150th Anniversary of Helium gives us an Amazing Opportunity to have a look at its Numerous Benefits

150th Anniversary of Helium gives us an Amazing Opportunity to have a look at its Numerous Benefits

Critical medical applications like NMR and MRI were simply impossible without the second most abundant element of the universe.

Helium was discovered by Jules Janssen, a French Astronomer, on 18th August 1868. He found this noble gas during a total solar eclipse and gave it the name ‘Helium’ after the source of its discovery, the Helios (Sun). Since then, the usage of this gas has certainly come a long way in the last 150 years. From the manufacturing process of cell phones to the field of astrophysics, Helium has acquired the status of an essential commodity. The reports of helium shortage have been surfacing for quite some years now. Although there is only a small quantity of this gas on our planet, we can hardly do anything about it. The lightness of its nucleus means that the gravity of Earth cannot hold it. As a result, it is wiped away by the solar wind after entering the atmosphere of our planet.

The molecule of Helium is the smallest among all the noble gases yet it brings quite a lot of advantages to humankind. The first and foremost feature which makes it incredibly useful for humanity is its stability. Similarly, it is non-poisonous, non-flammable, chemically inert, and can stay in a liquid state for temperatures as low as -267o C (it has a boiling point of -268o C). The fact that no other material offers these benefits makes Helium an irreplaceable commodity for many industrial applications. Without a whisker of a doubt, the most important advantage of Helium is its use in the medical imaging industry.

The fields of the Magnetic Resonance Imaging (MRI) and the Nuclear Magnetic Resonance (NMR) cannot survive with the ultra-low boiling point that this noble gas has to offer. The devices of both of these revolutionary technologies are used to image the human body which is not possible without a superconducting material which can remain stable at -267o C. Basically, an enormous magnetic field is required for these imaging techniques which cannot be achieved with conductors as they resist the flow of electrons through them. All the electronic devices we use at our homes, schools, and offices waste energy due to these restrictive forces. This is where a superconductor comes to our aid but it needs an incredibly low temperature to function properly and Helium offers just that.

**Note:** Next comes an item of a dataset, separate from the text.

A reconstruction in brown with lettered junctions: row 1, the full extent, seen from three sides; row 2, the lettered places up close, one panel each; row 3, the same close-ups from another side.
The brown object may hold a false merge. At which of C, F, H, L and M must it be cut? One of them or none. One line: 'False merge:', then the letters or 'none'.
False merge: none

When the critical temperature condition of a special superconducting material is met at -267o C, extremely high currents are pumped into the coil wound around that superconductor. The ‘Bitter Superconducting Magnet’, which is located in the U.S. National High Magnetic Field Laboratory at the University of Florida, has been able to produce the largest stable magnetic field till now. It generated a magnetic field of 450,000 Gauss which is 1.5 million times more than the magnetic field of the Earth.

The researchers at the Colorado State University used NMR to pattern the physical properties of the new material discoveries they made at their lab. Some of these materials turned into recyclable structures while others are being used as antibiotics. Having said that, the method (NMR) they used cannot exist without the presence of Helium and things don’t seem to be changing, any time soon, in this regard. The positive thing in this context is that scientists have finally realized the importance of this noble gas and are now trying to maintain sufficient reserves of Helium. They mentioned that the techniques of recycling Helium before it escapes into space and search for finding new reserves show that the intent is there. However, all of these measures require an ample amount of time and money to progress efficiently.

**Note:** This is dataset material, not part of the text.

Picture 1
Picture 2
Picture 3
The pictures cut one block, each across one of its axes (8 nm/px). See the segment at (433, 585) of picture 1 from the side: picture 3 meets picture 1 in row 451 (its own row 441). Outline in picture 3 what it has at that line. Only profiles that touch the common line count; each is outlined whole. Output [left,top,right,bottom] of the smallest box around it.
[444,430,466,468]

In addition to this massive application, Helium is used in high-tech manufacturing, welding, fiber optic cables, testing of rocket engines, magnets in particle accelerators, chips of our cell phones, and defensive technologies. The reliance of humanity on this stable noble gas is quite evident from these applications and we must strive even harder to locate more sources of this precious resource. At the same time, we must discover improved strategies of recycling to minimize the cost associated with this process.